**Aim of the task**
Copy every line of the listing below word for word, but leave out the pictures.

**Data**

%%

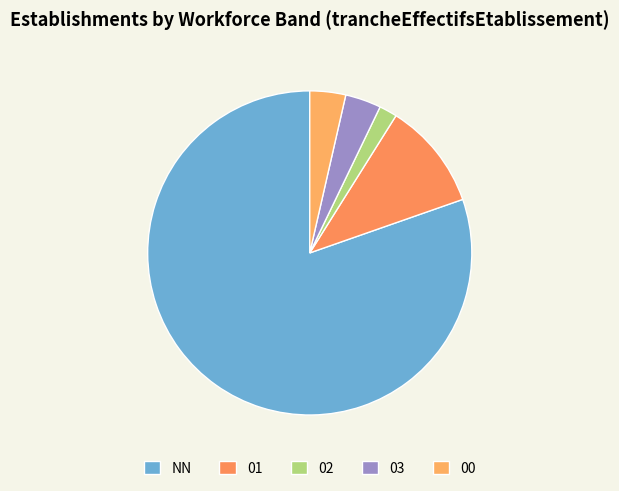

Is 00 the majority of the pie?

No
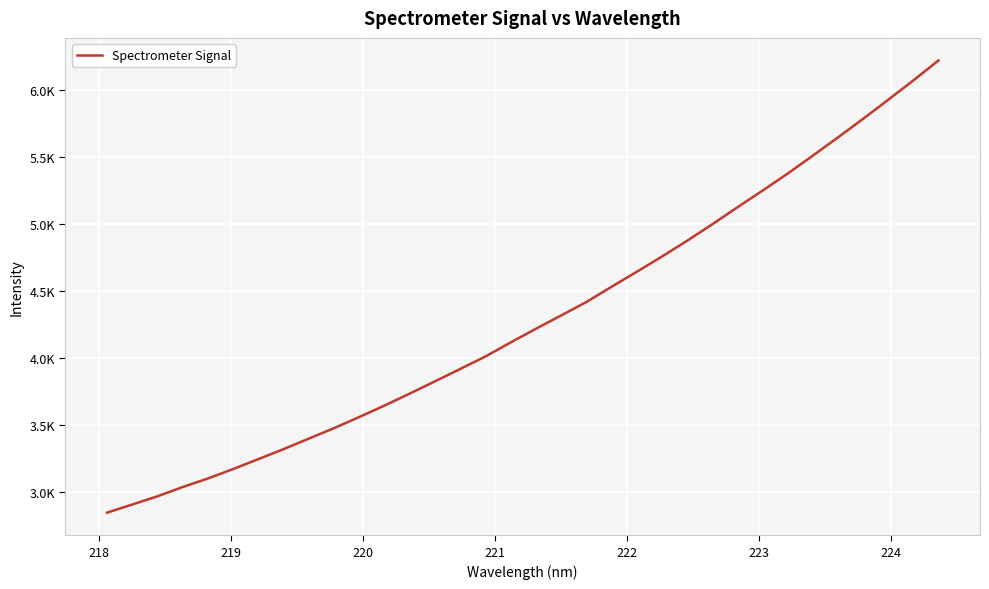

Is this an area chart (filled region under the line)?

No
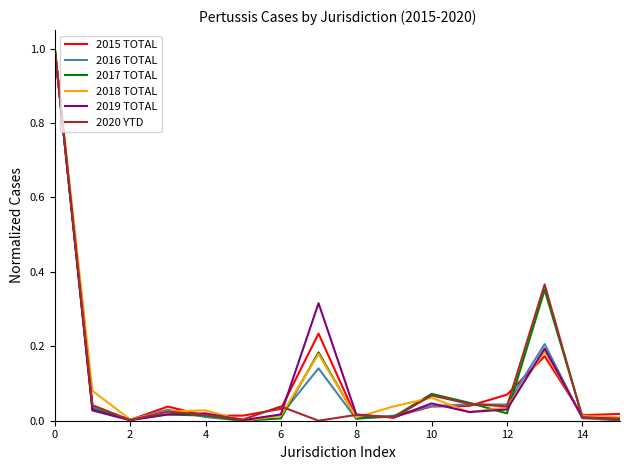

What is the maximum value shown in the chart?

1.0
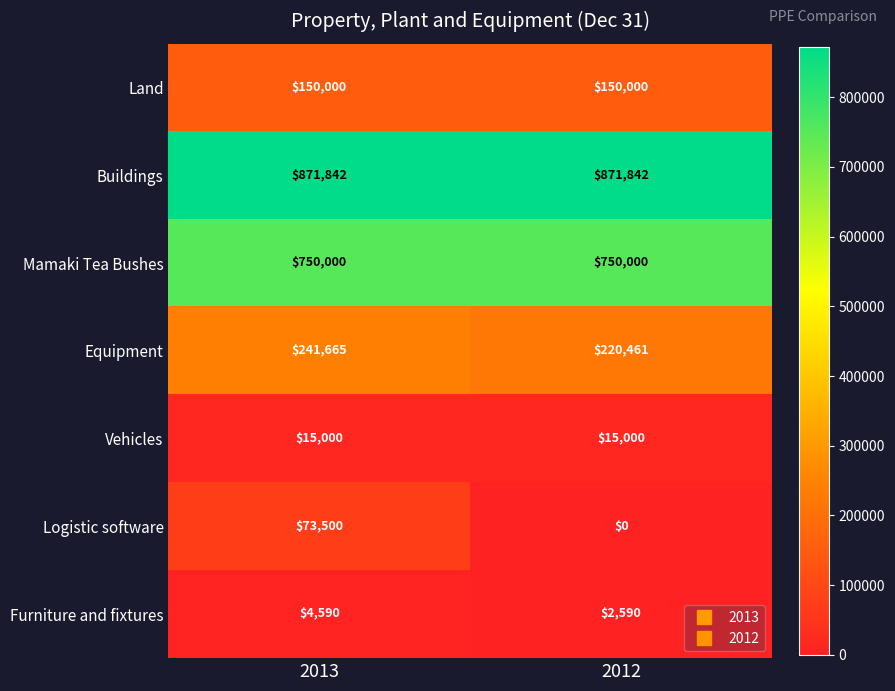

What is the greatest value displayed?

871842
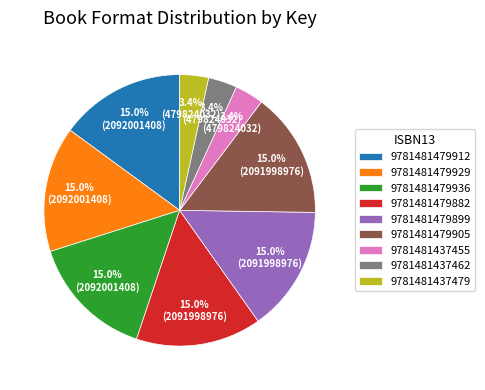

Is there any slice that represents more than half of the pie?

No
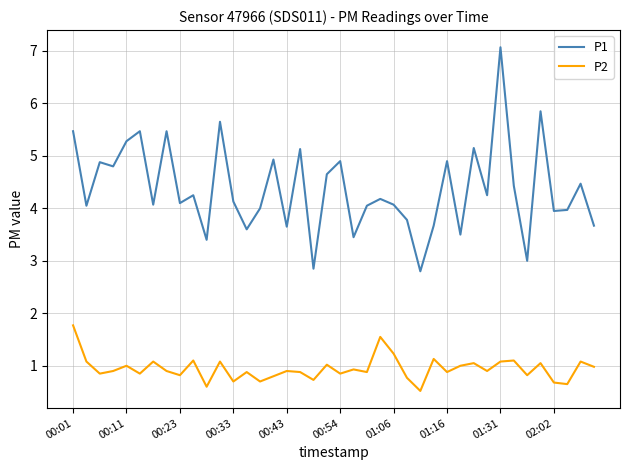

Is this an area chart (filled region under the line)?

No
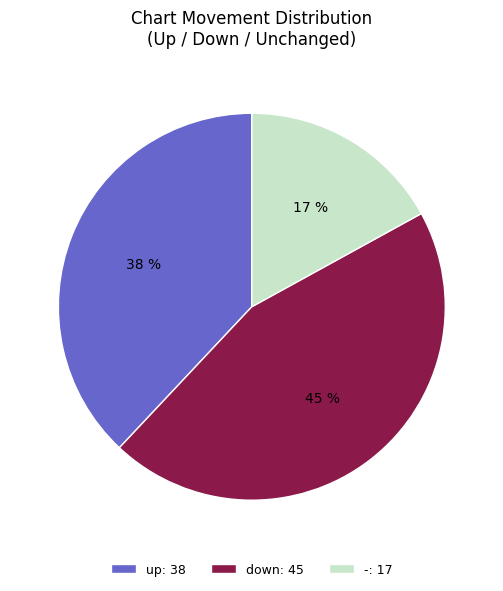

Is it true that - is 17% of the pie?

True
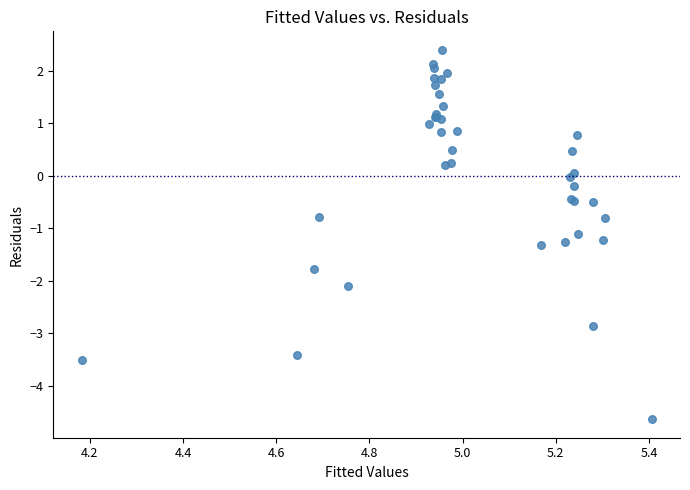

What Y value in the scatter plot is closest to -1?

-1.1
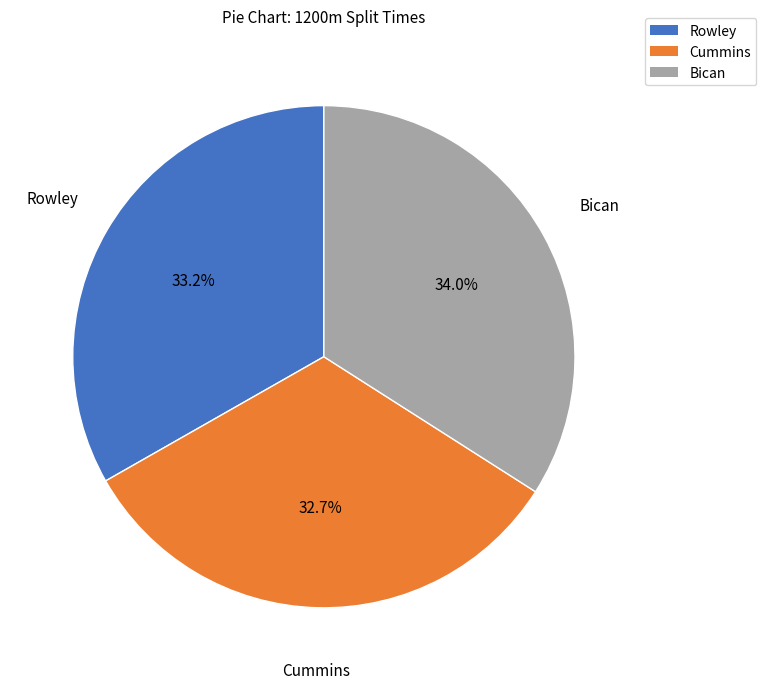

Is there any slice that represents more than half of the pie?

No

%%

**The completed task**
Is 00 the majority of the pie?

No

Is this an area chart (filled region under the line)?

No

What is the maximum value shown in the chart?

1.0

What is the greatest value displayed?

871842

Is there any slice that represents more than half of the pie?

No

Is this an area chart (filled region under the line)?

No

Is it true that - is 17% of the pie?

True

What Y value in the scatter plot is closest to -1?

-1.1

Is there any slice that represents more than half of the pie?

No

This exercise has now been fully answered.